She had to go home soon anyway to start a new job, and relieve my parents of our kids. So while soon it wouldn’t matter whether or not she could pick fish, I imagined she would also have trouble picking up kids or buckling them into car seats. Plus I missed my kids. I’d been away from them for seven weeks. Jesse had a baby at home too. All these factors combined to give me that end-of-season feeling, where people get hurt and things break and I don’t want to push my luck.
We might not be quitting while we were ahead, financially, but at least quitting while we were even. And physically, well, we’d survived.
But, as my dream pointed out, part of me, a less conscious and maybe less logical part of me, still wanted to be there.
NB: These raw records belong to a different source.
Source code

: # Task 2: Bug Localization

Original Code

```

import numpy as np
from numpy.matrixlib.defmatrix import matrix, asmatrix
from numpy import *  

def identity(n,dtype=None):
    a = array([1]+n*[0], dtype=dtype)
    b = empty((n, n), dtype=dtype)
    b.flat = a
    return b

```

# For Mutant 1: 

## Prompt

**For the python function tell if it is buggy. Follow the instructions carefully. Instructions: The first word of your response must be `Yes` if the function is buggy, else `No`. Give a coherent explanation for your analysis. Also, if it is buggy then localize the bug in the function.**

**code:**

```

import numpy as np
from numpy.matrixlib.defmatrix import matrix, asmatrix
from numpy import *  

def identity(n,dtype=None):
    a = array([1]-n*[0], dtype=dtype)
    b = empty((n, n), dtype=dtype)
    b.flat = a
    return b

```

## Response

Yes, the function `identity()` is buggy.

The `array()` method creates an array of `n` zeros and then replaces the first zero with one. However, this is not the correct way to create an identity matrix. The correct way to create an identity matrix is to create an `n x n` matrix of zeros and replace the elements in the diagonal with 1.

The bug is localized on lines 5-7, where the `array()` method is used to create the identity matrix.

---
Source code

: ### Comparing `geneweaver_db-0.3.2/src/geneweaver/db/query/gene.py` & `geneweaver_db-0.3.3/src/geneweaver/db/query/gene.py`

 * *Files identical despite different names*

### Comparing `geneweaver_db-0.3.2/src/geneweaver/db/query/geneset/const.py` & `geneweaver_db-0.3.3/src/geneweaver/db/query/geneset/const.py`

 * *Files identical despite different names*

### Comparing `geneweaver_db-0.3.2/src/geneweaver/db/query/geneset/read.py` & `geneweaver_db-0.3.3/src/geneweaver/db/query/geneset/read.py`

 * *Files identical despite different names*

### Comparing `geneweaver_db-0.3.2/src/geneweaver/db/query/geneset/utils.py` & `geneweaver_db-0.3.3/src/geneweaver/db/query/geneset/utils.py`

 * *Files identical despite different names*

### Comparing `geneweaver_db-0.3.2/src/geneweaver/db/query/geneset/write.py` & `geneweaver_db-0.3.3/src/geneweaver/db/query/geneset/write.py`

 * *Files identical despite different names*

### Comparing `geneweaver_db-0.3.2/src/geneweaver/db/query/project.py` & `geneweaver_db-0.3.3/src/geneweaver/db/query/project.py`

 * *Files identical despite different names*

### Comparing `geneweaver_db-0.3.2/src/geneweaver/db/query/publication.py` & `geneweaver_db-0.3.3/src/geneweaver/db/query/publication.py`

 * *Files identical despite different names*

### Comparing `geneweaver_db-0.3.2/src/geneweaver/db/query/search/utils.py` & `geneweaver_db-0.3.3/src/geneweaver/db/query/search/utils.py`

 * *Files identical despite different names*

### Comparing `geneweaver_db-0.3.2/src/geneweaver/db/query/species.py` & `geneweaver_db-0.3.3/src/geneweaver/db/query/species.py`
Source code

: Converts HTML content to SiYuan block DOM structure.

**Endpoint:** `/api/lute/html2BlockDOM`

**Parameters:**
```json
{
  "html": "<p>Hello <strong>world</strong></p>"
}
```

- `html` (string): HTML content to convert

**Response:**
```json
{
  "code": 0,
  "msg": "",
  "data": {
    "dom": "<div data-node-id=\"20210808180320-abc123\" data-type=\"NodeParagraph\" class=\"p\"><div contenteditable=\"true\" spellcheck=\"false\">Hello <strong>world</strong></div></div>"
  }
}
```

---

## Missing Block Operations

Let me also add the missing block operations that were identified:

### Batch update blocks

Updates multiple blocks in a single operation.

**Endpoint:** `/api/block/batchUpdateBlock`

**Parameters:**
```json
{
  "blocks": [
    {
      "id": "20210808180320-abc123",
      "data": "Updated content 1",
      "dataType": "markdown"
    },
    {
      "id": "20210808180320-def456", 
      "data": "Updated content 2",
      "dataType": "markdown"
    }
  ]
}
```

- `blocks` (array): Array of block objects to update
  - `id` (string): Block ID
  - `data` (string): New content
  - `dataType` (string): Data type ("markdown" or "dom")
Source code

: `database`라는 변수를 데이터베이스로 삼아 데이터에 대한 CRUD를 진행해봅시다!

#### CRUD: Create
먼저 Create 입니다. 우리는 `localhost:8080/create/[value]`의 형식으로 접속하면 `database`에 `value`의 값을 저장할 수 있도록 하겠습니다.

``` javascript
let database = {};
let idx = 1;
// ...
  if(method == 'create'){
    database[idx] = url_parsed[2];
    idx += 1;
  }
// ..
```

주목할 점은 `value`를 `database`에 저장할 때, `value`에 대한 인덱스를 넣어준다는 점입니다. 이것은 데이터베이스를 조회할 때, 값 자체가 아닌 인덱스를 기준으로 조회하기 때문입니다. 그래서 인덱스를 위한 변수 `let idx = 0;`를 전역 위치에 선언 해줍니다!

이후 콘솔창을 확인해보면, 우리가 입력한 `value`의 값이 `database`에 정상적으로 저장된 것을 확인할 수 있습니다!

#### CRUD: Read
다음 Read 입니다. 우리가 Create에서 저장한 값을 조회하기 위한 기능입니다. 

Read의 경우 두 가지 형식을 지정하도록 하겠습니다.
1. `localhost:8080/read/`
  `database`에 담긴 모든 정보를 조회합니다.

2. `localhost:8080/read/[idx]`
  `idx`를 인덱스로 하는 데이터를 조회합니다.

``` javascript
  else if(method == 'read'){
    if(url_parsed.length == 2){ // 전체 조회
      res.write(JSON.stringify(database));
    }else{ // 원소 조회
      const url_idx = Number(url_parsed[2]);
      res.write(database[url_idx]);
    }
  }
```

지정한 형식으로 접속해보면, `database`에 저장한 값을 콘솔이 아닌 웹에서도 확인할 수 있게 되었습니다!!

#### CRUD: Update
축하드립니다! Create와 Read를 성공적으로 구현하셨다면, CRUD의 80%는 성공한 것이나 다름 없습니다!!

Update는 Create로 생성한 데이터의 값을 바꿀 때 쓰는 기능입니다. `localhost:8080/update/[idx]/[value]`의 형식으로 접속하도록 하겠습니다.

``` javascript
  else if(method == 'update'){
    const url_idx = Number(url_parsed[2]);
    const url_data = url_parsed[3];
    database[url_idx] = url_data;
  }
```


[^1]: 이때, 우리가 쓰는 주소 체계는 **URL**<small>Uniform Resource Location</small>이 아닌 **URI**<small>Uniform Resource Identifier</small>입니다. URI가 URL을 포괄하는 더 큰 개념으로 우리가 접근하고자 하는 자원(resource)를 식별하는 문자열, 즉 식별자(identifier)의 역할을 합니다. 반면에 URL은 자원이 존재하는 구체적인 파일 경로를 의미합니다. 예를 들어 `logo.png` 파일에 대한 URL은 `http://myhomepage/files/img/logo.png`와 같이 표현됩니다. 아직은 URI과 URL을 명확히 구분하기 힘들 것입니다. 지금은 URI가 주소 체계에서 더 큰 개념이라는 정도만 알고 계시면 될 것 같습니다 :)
I would have been happy to stay an extra week or two if we’d been able to figure out a way to bring our kids on the boat, and if Mariah hadn’t gotten hurt. And if we weren’t so tired of repeating ourselves to the greenhorn, and worried about the other deckhand slamming stuff around. Big ifs.
And even in my dream, I went back and wasn’t sure if I was catching enough fish to cover the extra plane tickets. I went back though. Because awake, when I think back to the season, I don’t think about poundage caught or the greenhorn or Mariah’s mangled thumb. I think about skippering the boat towards open water, feeling out the wind and tide, and setting the net on a hopeful whim.